**Extrait du document**
Pendant la course, on peut avoir des gens qui dérapent complètement, et c'est là que l'encadrement devient vital, il leur sauve la vie
En effet, les limites ne sont pas uniquement physiques, elles sont aussi organisationnelles. Encadrer des athlètes poussés à l'extrême nécessite une logistique de plus en plus complexe. "Certains coureurs racontent avoir vu des sangliers, sans savoir s'ils étaient réels, ou ont confondu des piles de bois avec des autocars. Pendant la course, on peut avoir des gens qui dérapent complètement et c'est là que l'encadrement devient vital, il leur sauve la vie", explique Julien Voeffray. Des médecins aguerris surveillent au mieux les athlètes durant la course.
Les professionnels de la santé, comme Boris Gojanovic, médecin du sport, confirment la capacité du corps humain à résister à de tels efforts, à la condition d'une préparation adéquate. Pour lui, ce n'est pas tant la durée de l'effort qui est dangereuse, mais l'intensité: "On se rend compte que courir un marathon sans préparation peut être plus risqué qu'un ultra-trail pour un athlète entraîné."
Repousser ses limites
Cependant, la répétition de ces épreuves extrêmes et les entraînements intensifs peuvent entraîner une fatigue chronique et des blessures à long terme. Alors pourquoi ces coureurs se lancent-ils dans ces épreuves? Pour beaucoup, il s'agit de se dépasser, de repousser leurs limites, comme l'incarne Kilian Jornet, qui a récemment gravi plus de 80 sommets de 4000 mètres en seulement dix-neuf jours.
>> Lire aussi : Kilian Jornet: "Mon prochain défi? Faire du vélo avec mes filles"
Mais cette quête des limites doit être questionnée, selon Boris Gojanovic: "Pourquoi cherchons-nous à aller toujours plus loin dans des environnements hostiles? Et jusqu'où peut-on justifier de tels événements en sachant que la sécurité des participants est parfois difficile à garantir?"
Malgré ces réflexions, l'engouement pour les ultra-trails ne faiblit pas. En dix ans, la participation à ces courses a augmenté de 345%, selon un rapport en 2021. Et tout indique que cette passion pour l'extrême ne fera que croître dans les années à venir.

**Travail demandé 1**
Reproduisez le passage de l'extrait sur les ultra-trails qui va de « Repousser ses limites » à « seulement dix-neuf jours. ».

**Entrées**
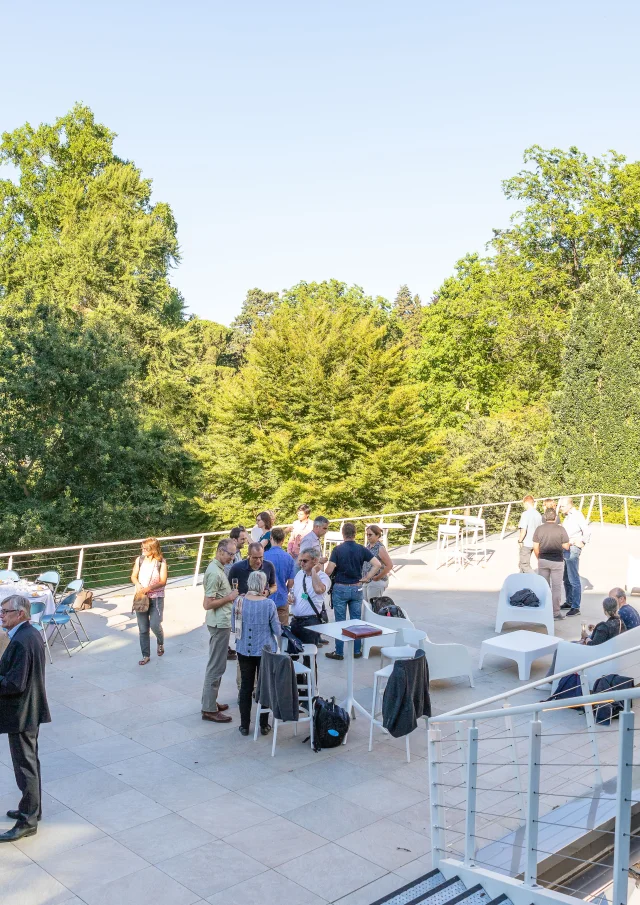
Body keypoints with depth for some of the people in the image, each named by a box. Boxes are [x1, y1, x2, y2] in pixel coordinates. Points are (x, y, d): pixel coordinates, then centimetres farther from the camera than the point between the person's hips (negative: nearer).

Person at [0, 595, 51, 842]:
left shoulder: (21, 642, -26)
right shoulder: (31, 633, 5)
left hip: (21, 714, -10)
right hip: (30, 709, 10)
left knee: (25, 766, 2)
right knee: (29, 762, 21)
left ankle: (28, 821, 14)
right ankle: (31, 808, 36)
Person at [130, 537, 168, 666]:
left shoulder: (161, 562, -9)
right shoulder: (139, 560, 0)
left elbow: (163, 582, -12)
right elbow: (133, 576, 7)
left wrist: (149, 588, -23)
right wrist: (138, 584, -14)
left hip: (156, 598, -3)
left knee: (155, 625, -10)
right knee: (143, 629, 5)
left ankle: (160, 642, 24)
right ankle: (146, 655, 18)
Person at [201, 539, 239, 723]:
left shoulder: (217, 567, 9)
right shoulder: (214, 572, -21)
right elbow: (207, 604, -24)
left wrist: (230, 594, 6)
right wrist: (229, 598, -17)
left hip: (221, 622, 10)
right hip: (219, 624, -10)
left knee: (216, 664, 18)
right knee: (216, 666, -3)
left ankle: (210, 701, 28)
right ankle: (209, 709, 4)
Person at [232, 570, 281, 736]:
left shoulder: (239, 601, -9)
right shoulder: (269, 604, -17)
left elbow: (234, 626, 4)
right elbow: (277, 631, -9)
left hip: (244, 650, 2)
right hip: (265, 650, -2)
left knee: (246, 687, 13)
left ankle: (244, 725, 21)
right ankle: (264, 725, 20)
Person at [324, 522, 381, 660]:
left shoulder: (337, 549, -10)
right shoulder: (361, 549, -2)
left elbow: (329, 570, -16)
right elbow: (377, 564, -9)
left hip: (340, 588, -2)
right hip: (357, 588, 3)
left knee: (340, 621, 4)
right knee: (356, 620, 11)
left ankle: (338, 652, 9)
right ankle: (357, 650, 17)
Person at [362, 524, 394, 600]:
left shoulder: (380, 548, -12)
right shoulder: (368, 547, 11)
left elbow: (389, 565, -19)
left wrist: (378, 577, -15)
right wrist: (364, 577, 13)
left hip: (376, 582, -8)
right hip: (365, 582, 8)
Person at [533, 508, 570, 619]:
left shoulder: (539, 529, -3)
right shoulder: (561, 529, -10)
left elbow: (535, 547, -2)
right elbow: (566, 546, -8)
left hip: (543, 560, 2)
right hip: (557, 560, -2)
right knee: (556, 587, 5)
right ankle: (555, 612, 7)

**Travail demandé 2**
Mettez sous forme de liste numérotée les lignes des entrées, de la ligne contenant « right hip: (219, 624, -10) » à la ligne contenant « right elbow: (566, 546, -8) », sans les lignes vides.

**Corrigé 1**
Repousser ses limites
Cependant, la répétition de ces épreuves extrêmes et les entraînements intensifs peuvent entraîner une fatigue chronique et des blessures à long terme. Alors pourquoi ces coureurs se lancent-ils dans ces épreuves? Pour beaucoup, il s'agit de se dépasser, de repousser leurs limites, comme l'incarne Kilian Jornet, qui a récemment gravi plus de 80 sommets de 4000 mètres en seulement dix-neuf jours.

**Corrigé 2**
1. right hip: (219, 624, -10)
2. left knee: (216, 664, 18)
3. right knee: (216, 666, -3)
4. left ankle: (210, 701, 28)
5. right ankle: (209, 709, 4)
6. Person at [232, 570, 281, 736]:
7. left shoulder: (239, 601, -9)
8. right shoulder: (269, 604, -17)
9. left elbow: (234, 626, 4)
10. right elbow: (277, 631, -9)
11. left hip: (244, 650, 2)
12. right hip: (265, 650, -2)
13. left knee: (246, 687, 13)
14. left ankle: (244, 725, 21)
15. right ankle: (264, 725, 20)
16. Person at [324, 522, 381, 660]:
17. left shoulder: (337, 549, -10)
18. right shoulder: (361, 549, -2)
19. left elbow: (329, 570, -16)
20. right elbow: (377, 564, -9)
21. left hip: (340, 588, -2)
22. right hip: (357, 588, 3)
23. left knee: (340, 621, 4)
24. right knee: (356, 620, 11)
25. left ankle: (338, 652, 9)
26. right ankle: (357, 650, 17)
27. Person at [362, 524, 394, 600]:
28. left shoulder: (380, 548, -12)
29. right shoulder: (368, 547, 11)
30. left elbow: (389, 565, -19)
31. left wrist: (378, 577, -15)
32. right wrist: (364, 577, 13)
33. left hip: (376, 582, -8)
34. right hip: (365, 582, 8)
35. Person at [533, 508, 570, 619]:
36. left shoulder: (539, 529, -3)
37. right shoulder: (561, 529, -10)
38. left elbow: (535, 547, -2)
39. right elbow: (566, 546, -8)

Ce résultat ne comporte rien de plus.